[EXTRACTED RECORDS Boundary: Start]

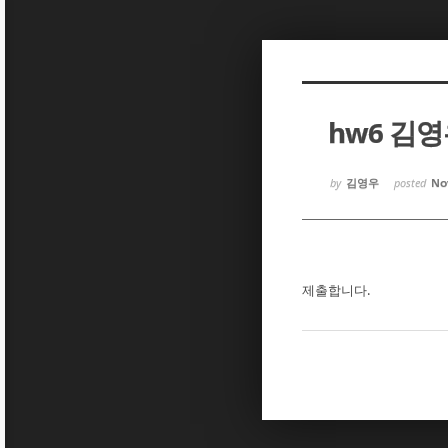
Sketchbook5, 스케치북5
Sketchbook5, 스케치북5
hw6 김
Sketchbook5, 스케치북5
Sketchbook5, 스케치북5
by
김영우
posted
Nov
제출합니다.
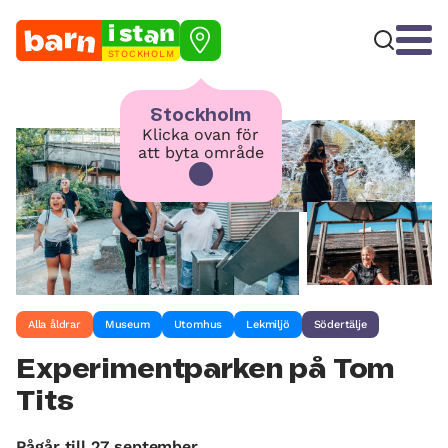
STOCKHOLM
Stockholm
Klicka ovan för
att byta område
Alla åldrar
Museum
Utomhus
Lekmiljö
Södertälje
Experimentparken på Tom
Tits
Pågår till 27 september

[EXTRACTED RECORDS Boundary: End]

* EXERCISE *
Please copy every line of text from the data above word for word, leaving the pictures out.

* EXPECTED OUTPUT *
Sketchbook5, 스케치북5
Sketchbook5, 스케치북5
hw6 김
Sketchbook5, 스케치북5
Sketchbook5, 스케치북5
by
김영우
posted
Nov
제출합니다.
STOCKHOLM
Stockholm
Klicka ovan för
att byta område
Alla åldrar
Museum
Utomhus
Lekmiljö
Södertälje
Experimentparken på Tom
Tits
Pågår till 27 september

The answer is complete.